O Governo anunciou que as conclusões do sétimo exame ao programa de ajustamento serão apresentadas na sexta-feira, dia 15, às 9h30.

A acompanhar o ministro das Finanças estarão os seus secretários de Estado e, ainda, o secretário de Estado Adjunto do primeiro-ministro, Carlos Moedas.

Esta foi a mais longa avaliação ao programa de ajustamento desde que teve início a implementação do programa de ajustamento financeiro, tendo ultrapassado um dia dos já habituais 15 dias (teve início no dia 25 de Fevereiro). 

Nestas duas últimas semanas, Governo e representantes do Fundo Monetário Internacional (FMI), Banco Central Europeu (BCE) e Comissão Europeia terão discutido principalmente o corte de 4000 milhões de euros na despesa do Estado.

O prazo inicial avançado pelo Governo para os cortes na despesa estende-se até 2014. No entanto, em cima da mesa de negociações com a troika terá estado uma extensão para o prazo de conclusão da apelidada Reforma do Estado.

Durante o debate desta quarta-feira na Assembleia da República, o primeiro-ministro avançou que havia ainda assuntos por acertar entre Governo e credores. Em todo caso, Pedro Passos Coelho avançou que grande parte do trabalho estava já concluído.

O mesmo foi dito ao início da tarde desta quarta-feira, pelo secretário de Estado da Presidência do Conselho de Ministros, Luís Marques Guedes, que esclarecera que a sétima avaliação ainda não estava concluída.

Para além da diluição nos cortes da despesa, também a redução das indemnizações por despedimento para 12 dias tem ocupado as discussões da sétima avaliação ao programa de ajustamento. Este debate é crucial para a manutenção da concertação social, uma vez que a UGT ameaça romper o acordo tripartido caso o Governo avance com o corte para os 12 dias.

Após a conferência de imprensa de apresentação dos resultados, Vítor Gaspar viajará para Bruxelas, onde participará na reunião extraordinária do Eurogrupo. Este encontro extraordinário entre os ministros das Finanças da Zona Euro levou Vítor Gaspar a adiar a deslocação à Comissão Eventual para Acompanhamento das Medidas do Programa de Assistência Financeira, marcada também para esta sexta-feira. A apresentação aos deputados dos resultados da sétima avaliação fica assim agendada para o dia 5 de Abril, dentro de três semanas.

 Troika decide sobre défice e empréstimos
A sétima avaliação terá também dado frutos no campo da extensão dos prazos para o cumprimento do défice orçamental.
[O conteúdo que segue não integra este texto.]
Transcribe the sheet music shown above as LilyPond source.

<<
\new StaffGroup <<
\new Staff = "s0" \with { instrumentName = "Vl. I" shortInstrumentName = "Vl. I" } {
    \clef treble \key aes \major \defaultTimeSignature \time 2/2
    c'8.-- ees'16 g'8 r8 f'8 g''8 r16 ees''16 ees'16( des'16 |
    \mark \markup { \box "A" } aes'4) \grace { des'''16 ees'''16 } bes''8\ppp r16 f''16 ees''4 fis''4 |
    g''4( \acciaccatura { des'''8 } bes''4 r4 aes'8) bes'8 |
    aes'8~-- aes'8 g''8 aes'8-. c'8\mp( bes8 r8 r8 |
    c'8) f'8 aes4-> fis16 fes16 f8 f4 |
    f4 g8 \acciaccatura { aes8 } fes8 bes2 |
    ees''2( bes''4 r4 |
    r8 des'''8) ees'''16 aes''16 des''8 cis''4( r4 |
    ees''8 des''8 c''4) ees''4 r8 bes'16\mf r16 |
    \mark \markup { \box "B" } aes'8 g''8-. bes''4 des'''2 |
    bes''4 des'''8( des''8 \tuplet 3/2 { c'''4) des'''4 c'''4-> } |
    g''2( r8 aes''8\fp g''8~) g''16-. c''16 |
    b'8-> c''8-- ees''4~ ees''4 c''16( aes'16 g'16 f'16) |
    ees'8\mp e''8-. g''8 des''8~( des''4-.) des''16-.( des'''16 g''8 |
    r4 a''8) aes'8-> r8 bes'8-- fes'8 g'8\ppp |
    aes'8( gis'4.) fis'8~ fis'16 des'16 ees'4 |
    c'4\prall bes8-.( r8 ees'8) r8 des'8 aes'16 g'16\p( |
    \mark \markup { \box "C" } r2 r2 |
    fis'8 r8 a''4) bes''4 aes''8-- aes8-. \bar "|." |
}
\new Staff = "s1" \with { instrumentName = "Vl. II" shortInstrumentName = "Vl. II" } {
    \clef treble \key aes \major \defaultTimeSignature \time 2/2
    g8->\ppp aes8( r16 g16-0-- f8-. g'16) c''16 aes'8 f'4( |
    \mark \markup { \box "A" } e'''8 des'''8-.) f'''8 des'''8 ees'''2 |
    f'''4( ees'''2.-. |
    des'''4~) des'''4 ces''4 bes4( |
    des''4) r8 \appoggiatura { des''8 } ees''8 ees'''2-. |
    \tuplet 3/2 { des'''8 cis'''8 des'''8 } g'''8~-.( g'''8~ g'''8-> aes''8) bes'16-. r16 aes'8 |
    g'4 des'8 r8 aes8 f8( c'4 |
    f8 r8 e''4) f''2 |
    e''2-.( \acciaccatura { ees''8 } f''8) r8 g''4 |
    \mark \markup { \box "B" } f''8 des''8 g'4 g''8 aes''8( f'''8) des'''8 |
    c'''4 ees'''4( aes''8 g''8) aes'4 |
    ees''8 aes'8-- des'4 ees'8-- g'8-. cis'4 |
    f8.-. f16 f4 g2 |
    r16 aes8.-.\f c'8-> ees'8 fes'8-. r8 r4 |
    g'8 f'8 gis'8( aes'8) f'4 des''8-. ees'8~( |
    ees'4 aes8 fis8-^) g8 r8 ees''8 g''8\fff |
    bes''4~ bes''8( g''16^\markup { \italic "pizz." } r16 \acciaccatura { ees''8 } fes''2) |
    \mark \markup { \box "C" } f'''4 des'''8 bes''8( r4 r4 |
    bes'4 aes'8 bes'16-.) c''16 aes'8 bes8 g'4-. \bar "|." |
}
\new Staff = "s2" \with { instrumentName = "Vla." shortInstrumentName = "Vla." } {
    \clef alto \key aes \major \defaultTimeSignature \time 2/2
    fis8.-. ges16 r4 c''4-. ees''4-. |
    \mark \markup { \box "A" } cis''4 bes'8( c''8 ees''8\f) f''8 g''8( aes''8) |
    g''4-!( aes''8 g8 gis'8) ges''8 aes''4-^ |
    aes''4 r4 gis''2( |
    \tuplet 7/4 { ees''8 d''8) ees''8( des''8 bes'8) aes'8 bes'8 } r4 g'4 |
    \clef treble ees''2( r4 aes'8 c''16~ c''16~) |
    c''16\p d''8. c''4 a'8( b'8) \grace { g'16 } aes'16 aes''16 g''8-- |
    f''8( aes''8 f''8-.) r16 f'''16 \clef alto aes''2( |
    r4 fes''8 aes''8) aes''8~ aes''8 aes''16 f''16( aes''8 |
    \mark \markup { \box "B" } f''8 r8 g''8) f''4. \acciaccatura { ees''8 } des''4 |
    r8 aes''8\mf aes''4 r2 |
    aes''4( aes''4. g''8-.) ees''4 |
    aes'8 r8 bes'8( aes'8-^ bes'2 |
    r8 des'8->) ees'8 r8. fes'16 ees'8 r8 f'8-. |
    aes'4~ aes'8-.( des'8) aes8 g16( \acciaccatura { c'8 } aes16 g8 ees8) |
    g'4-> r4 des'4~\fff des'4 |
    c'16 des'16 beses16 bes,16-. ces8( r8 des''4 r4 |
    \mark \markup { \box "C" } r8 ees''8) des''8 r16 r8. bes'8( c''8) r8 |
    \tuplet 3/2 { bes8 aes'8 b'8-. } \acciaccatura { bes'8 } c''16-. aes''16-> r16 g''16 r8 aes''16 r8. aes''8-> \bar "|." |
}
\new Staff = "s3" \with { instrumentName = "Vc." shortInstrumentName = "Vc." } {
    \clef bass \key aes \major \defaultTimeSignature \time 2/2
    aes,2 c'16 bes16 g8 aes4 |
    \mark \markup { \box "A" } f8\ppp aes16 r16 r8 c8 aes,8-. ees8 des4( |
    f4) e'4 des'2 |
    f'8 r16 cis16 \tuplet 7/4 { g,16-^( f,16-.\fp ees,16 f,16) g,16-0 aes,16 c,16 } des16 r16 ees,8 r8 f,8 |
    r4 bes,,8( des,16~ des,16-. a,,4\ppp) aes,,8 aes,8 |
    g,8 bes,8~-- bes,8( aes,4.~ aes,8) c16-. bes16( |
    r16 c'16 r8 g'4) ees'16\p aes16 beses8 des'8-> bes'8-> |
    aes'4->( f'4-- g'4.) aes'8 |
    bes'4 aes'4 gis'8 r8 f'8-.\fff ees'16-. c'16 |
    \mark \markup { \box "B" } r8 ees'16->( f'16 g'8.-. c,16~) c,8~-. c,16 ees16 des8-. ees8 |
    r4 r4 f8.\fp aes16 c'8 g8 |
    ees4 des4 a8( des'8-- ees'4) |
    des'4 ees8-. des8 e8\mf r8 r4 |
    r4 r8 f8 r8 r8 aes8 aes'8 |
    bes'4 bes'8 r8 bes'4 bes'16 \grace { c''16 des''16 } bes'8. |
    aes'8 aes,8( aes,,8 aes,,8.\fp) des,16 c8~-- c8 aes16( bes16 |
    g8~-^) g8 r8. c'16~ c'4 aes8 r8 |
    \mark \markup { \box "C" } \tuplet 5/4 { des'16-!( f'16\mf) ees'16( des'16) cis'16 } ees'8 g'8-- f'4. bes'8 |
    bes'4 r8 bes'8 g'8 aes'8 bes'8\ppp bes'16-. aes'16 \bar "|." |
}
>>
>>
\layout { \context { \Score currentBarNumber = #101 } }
O Governo assumiu a necessidade de ter mais um ano para cumprir a meta de redução do défice orçamental para os 3% do Produto Interno Bruto (PIB), um pedido a que a troika terá já dado luz verde. 
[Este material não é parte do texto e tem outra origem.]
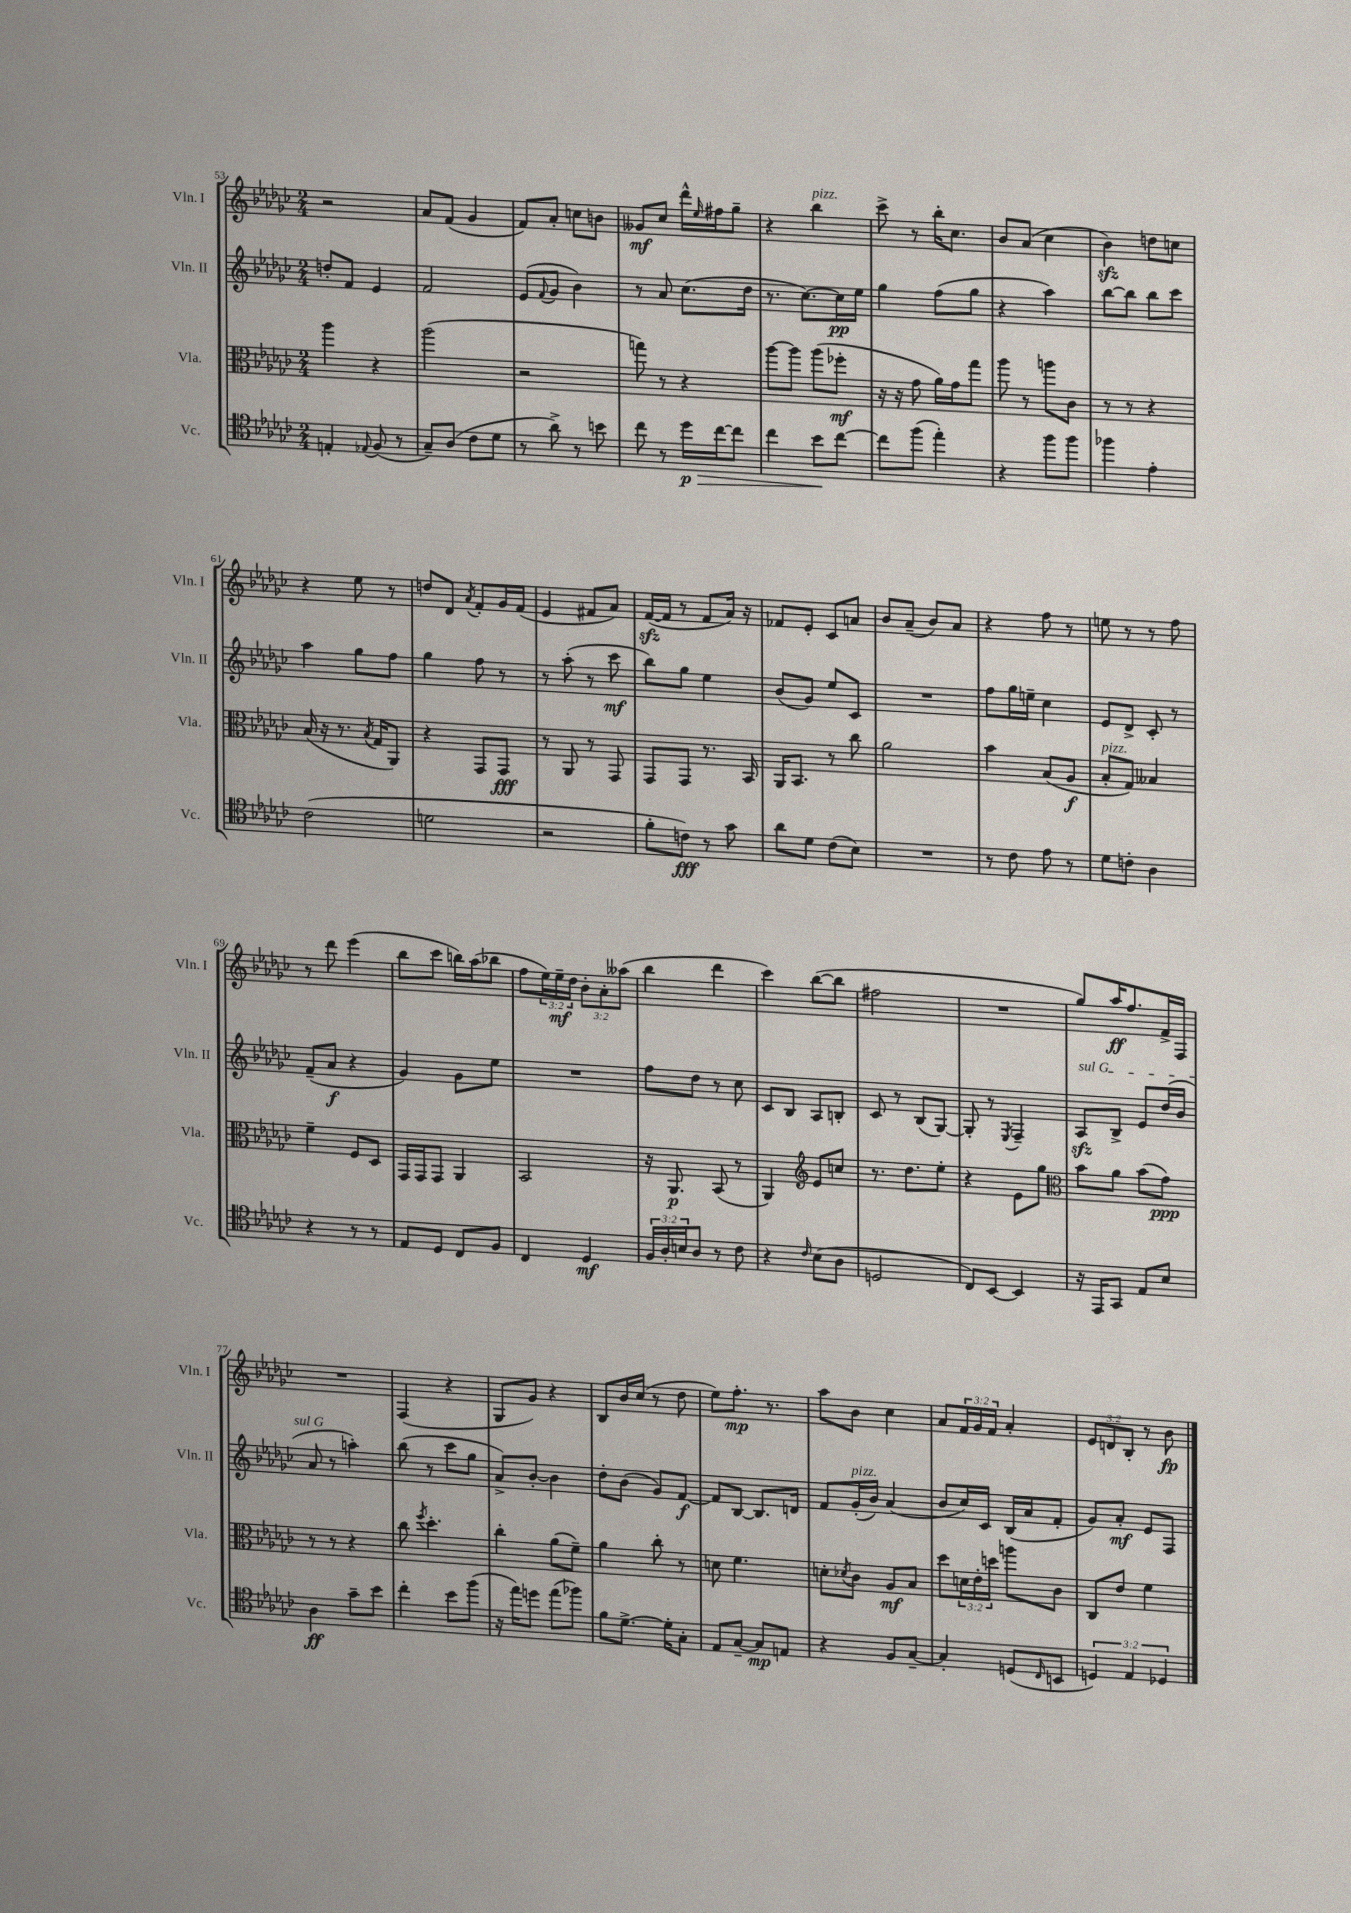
<<
\new StaffGroup <<
\new Staff = "s0" \with { instrumentName = "Vln. I" shortInstrumentName = "Vln. I" } {
    \clef treble \key ges \major \numericTimeSignature \time 2/4 \override Staff.TupletNumber.text = #tuplet-number::calc-fraction-text
    r2 |
    aes'8 f'8( ges'4 |
    f'8) aes'8-. c''8 b'8 |
    geses'8\mf ces''8 des'''16-^ \grace { ees''16 } fis''16 ges''8-- |
    r4 bes''4^\markup { \italic "pizz." } |
    ces'''8-> r8 bes''16-. ces''8. |
    bes'8 aes'8( ces''4 |
    bes'4\sfz) d''8 c''8 |
    r4 ees''8 r8 |
    d''8 des'8 \acciaccatura { aes'8 } f'8-. ges'16 f'16( |
    ees'4 fis'8 aes'8) |
    f'16~\sfz( f'16 r8 f'8 aes'16) r16 |
    fes'8 ees'8-. ces'8 a'8 |
    bes'8 aes'8--( bes'8) aes'8 |
    r4 f''8 r8 |
    e''8 r8 r8 f''8 |
    r8 des'''8 ees'''4( |
    bes''8 ces'''8 b''16) aes''16( bes''8 |
    f''8 \tuplet 3/2 { ees''16) ees''16--\mf des''16 } \tuplet 3/2 { bes'8-. aes'8-. aeses''8( } |
    bes''4 des'''4 |
    ces'''4) bes''8~( bes''8 |
    fis''2 |
    R2 |
    ges''8) aes''16\ff f''8. f'16-> f16 |
    R2 |
    f4( r4 |
    ges8 ges'8) r4 |
    bes8 bes'16 ces''16( r8 des''8 |
    ees''8) f''8.-.\mp r8. |
    aes''8 bes'8 ces''4 |
    aes'8 \tuplet 3/2 { f'16 ges'16 f'16 } aes'4-. |
    \tuplet 3/2 { ees'8 d'8 bes8-. } r8 bes'8\fp \bar "|." |
}
\new Staff = "s1" \with { instrumentName = "Vln. II" shortInstrumentName = "Vln. II" } {
    \clef treble \key ges \major \numericTimeSignature \time 2/4
    d''8-. f'8 ees'4 |
    f'2 |
    ees'8( \appoggiatura { f'8 } ges'8 bes'4) |
    r8 aes'8 ces''8.( des''16 |
    r8. ces''8.~) ces''16\pp ees''16 |
    ges''4 f''8( ges''8 |
    r4 aes''4) |
    bes''8~ bes''8 bes''8 ces'''8 |
    aes''4 ges''8 f''8 |
    ges''4 f''8 r8 |
    r8 aes''8-.( r8 ces'''8\mf |
    bes''8) ges''8 ees''4 |
    bes'8( ges'8) ees''8 ces'8 |
    R2 |
    f''8 ges''16 e''16-- ces''4 |
    ees'8 des'8-> ces'8-. r8 |
    f'8--( aes'8\f r4 |
    ges'4) ges'8 ees''8 |
    R2 |
    f''8 des''8 r8 ces''8 |
    ces'8 bes8 aes8 b8-. |
    ces'8 r8 bes8( ges8~) |
    ges8-. r8 \acciaccatura { ees8 } f4-- |
    \once \override TextSpanner.bound-details.left.text = \markup { \italic "sul G" } aes8\sfz\startTextSpan bes8-> ees'8 des''16( bes'16 |
    aes'8\stopTextSpan r8 a''4-.) |
    bes''8( r8 ces'''8 ges''8 |
    aes'8->) bes'8~-. bes'4 |
    des''8-. bes'8( ges'8) f'8~\f |
    f'8 bes8~ bes8. d'16 |
    f'8 ges'16-.^\markup { \italic "pizz." }( bes'16) aes'4( |
    bes'8 ces''16) ces'16 bes16( aes'16 f'8-. |
    ges'8) aes'8-.\mf ees'8 f8 \bar "|." |
}
\new Staff = "s2" \with { instrumentName = "Vla." shortInstrumentName = "Vla." } {
    \clef alto \key ges \major \numericTimeSignature \time 2/4 \override Staff.TupletNumber.text = #tuplet-number::calc-fraction-text
    aes''4 r4 |
    aes''2( |
    r2 |
    g''8) r8 r4 |
    aes''8~ aes''8 aes''8( fes''8-.\mf |
    r16 r16 ges'8 aes'16) ges'16 ges''8 |
    aes''8 r8 a''8 ces'8 |
    r8 r8 r4 |
    bes16( r16 r8. \acciaccatura { bes8 } ges16 aes,8) |
    r4 ges,8 ges,8\fff |
    r8 aes,8 r8 ges,8 |
    ges,8 ges,8 r8. bes,16 |
    aes,16 bes,8. r8 ces''8 |
    aes'2 |
    bes'4 bes8( aes8\f |
    bes8-.^\markup { \italic "pizz." } ges8) beses4 |
    f'4-- f8 des8 |
    ges,16 ges,16 ges,8 aes,4 |
    bes,2 |
    r16 aes,8.\p bes,8( r8 |
    aes,4) \clef treble ees'8 c''8 |
    r8. des''8. ees''8-. |
    r4 ees'8 ges''8 |
    \clef alto bes'8 aes'8 bes'8( ges'8\ppp) |
    r8 r8 r4 |
    ces''8 \acciaccatura { f''8 } des''4.-. |
    ces''4-. aes'8( f'8--) |
    aes'4 ces''8-. r8 |
    d'8 f'4. |
    d'8-. \acciaccatura { des'8 } ces'8 aes8\mf bes8 |
    des''8 \tuplet 3/2 { d'16 ees'16-. d''16 } a''8 ces'8 |
    ces8 ees'8 f'4 \bar "|." |
}
\new Staff = "s3" \with { instrumentName = "Vc." shortInstrumentName = "Vc." } {
    \clef tenor \key ges \major \numericTimeSignature \time 2/4 \override Staff.TupletNumber.text = #tuplet-number::calc-fraction-text
    e4-. \appoggiatura { ees8 } f8( r8 |
    ges8--) aes8( ces'8 des'8 |
    r8 aes'8->) r8 b'8 |
    ces''8 r8 des''16\p\> ces''16~ ces''8 |
    ces''4 bes'8\! ces''8~ |
    ces''8 f''8( ees''4-.) |
    r4 f''8 f''8 |
    fes''4 ees'4-. |
    ces'2( |
    d'2 |
    r2 |
    f'8-. c'8\fff) r8 ges'8 |
    aes'8 des'8 ces'8( bes8) |
    R2 |
    r8 ces'8 ees'8 r8 |
    des'8 c'8-. aes4 |
    r4 r8 r8 |
    ees8 des8 ces8 f8 |
    ces4 des4\mf |
    \tuplet 3/2 { f16 aes16-. b16 } aes8 r8 ces'8 |
    r4 \grace { ces'16 } bes8( aes8 |
    d2 |
    ces8) bes,8~ bes,4 |
    r16 ees,16 ges,8 ees8 bes8 |
    aes4\ff ges'8-- bes'8 |
    ces''4-. bes'8 f''8( |
    r16 ees''16) d''8 ees''8( fes''8) |
    f'8 des'8.~-> des'16-. ges8-. |
    ees8 ges8~-- ges8\mp e8 |
    r4 f8 ges8~-- |
    ges4-. d8( \grace { ces16 } b,8 |
    \tuplet 3/2 { d4) ees4 des4 } \bar "|." |
}
>>
>>
\layout { \context { \Score currentBarNumber = #53 } }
O Expresso avançou no sábado que havia um consenso entre os credores para o alargamento da meta do défice até 2015. Esse consenso tem por base o agravamento dos valores da contracção económica em Portugal e na Zona Euro.

A mesma posição foi reforçada nesta quarta-feira pelo presidente da Comissão Europeia, Durão Barroso. Em Estrasburgo, Durão Barroso defendeu que deve ser dado mais um ano para o corte do défice orçamental e disse que Portugal cumpriria esse objectivo nos prazos incialmente previsto caso a conjuntura externa não se tivesse agravado para além do esperado.

A troika tem também a cargo a decisão das novas datas do reembolso dos empréstimos europeus. As últimas reuniões do Eurogrupo e Ecofin deram o apoio a Portugal e Irlanda para o prolongamento dos prazos de reembolso dos empréstimos, mas atribuíram à troika a responsabilidade de decidir as modalidades dessa extensão.

Em todo o caso, o apoio dos ministros das Finanças da União Europeia e Zona Euro surgiu apenas na semana passada, já a sétima avaliação do programa de ajustamento estava em curso. Não é líquido, portanto, que Governo e representantes dos credores tenham discutido já as modalidades de prolongamento dos empréstimos.